[Source records]:
________
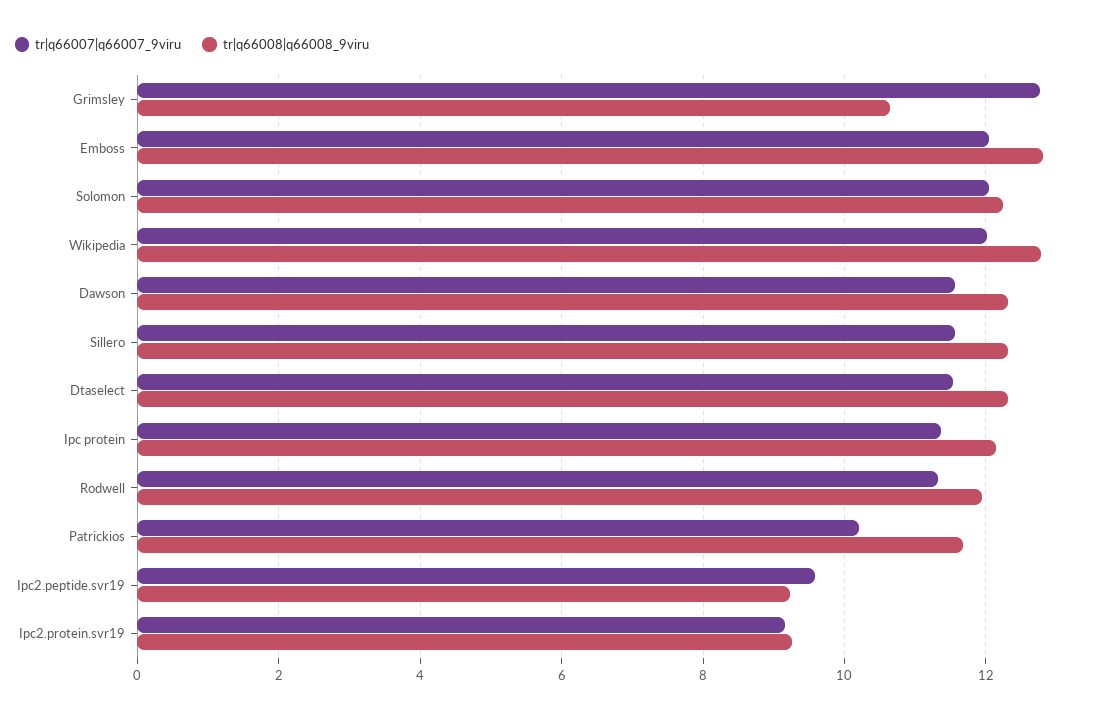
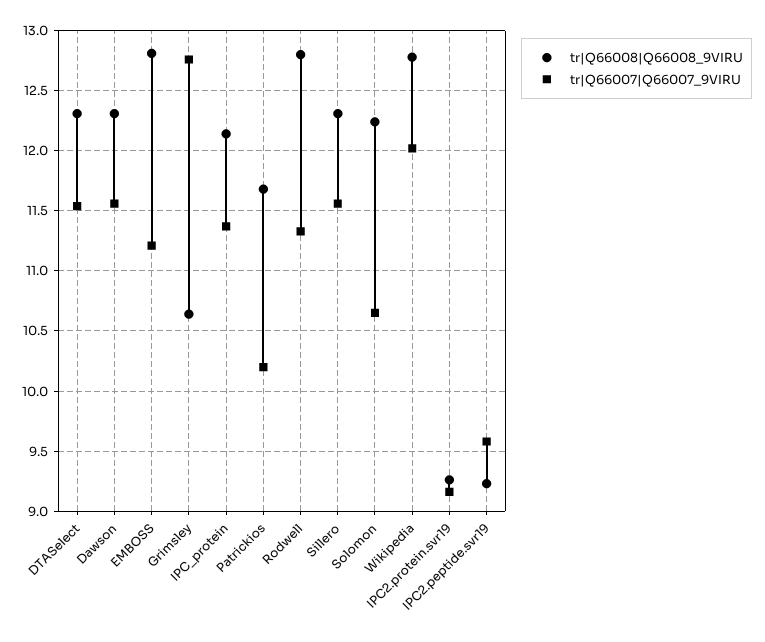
tr|q66007|q66007_9viru, Emboss: 12 -> 11.2
tr|q66007|q66007_9viru, Solomon: 12 -> 10.65
tr|q66008|q66008_9viru, Rodwell: 12 -> 12.8

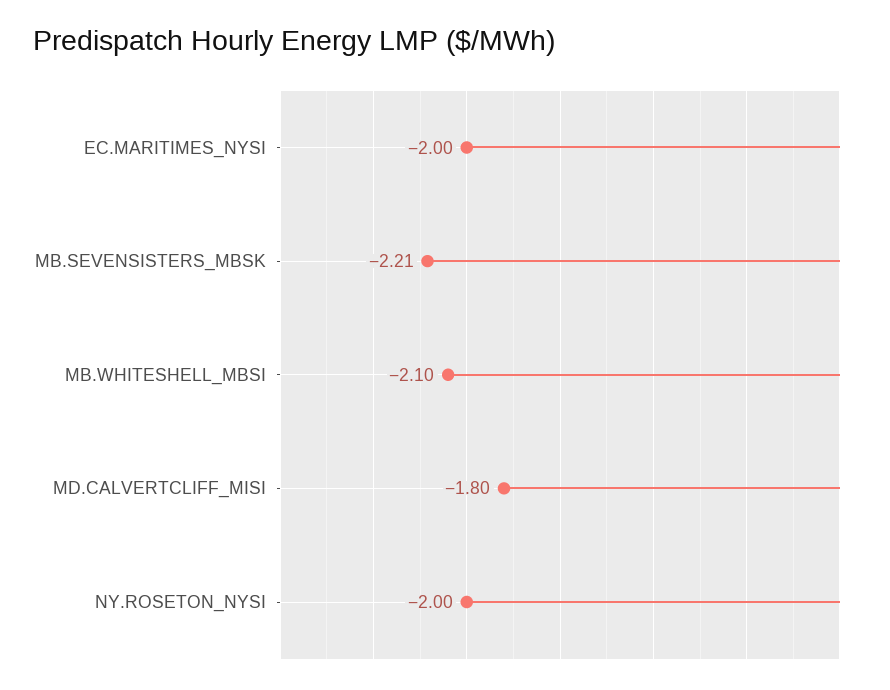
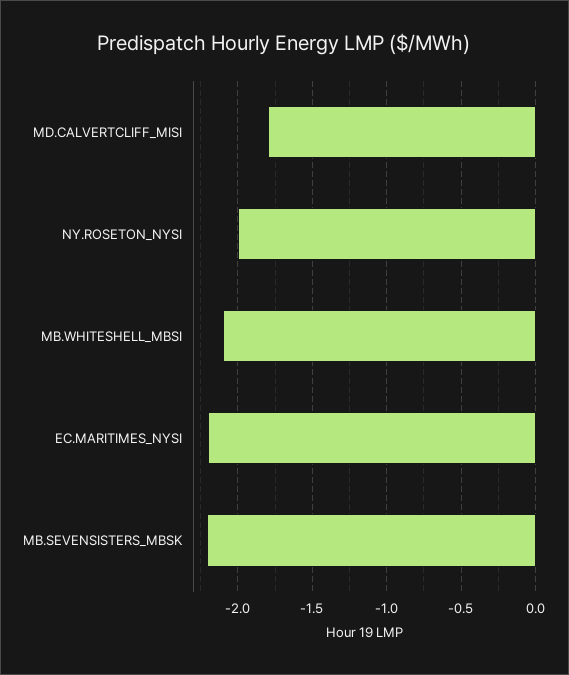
EC.MARITIMES_NYSI: -2 -> -2.2

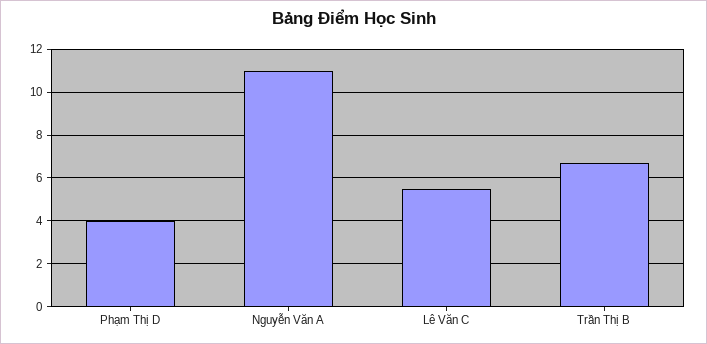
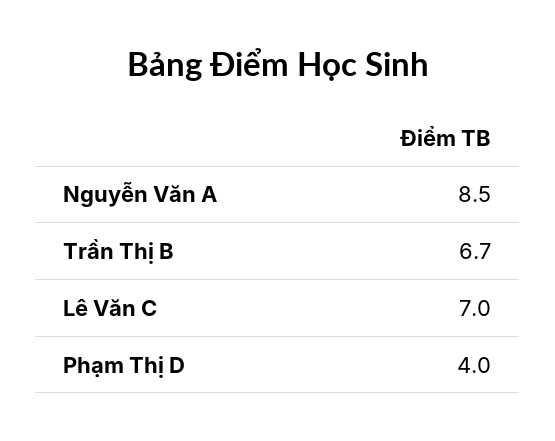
Nguyễn Văn A: 11 -> 8.5
Lê Văn C: 5.5 -> 7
________
[Activity]: Restate the data word for word, minus any images.

[Reply to the task]:
tr|q66007|q66007_9viru, Emboss: 12 -> 11.2
tr|q66007|q66007_9viru, Solomon: 12 -> 10.65
tr|q66008|q66008_9viru, Rodwell: 12 -> 12.8

EC.MARITIMES_NYSI: -2 -> -2.2

Nguyễn Văn A: 11 -> 8.5
Lê Văn C: 5.5 -> 7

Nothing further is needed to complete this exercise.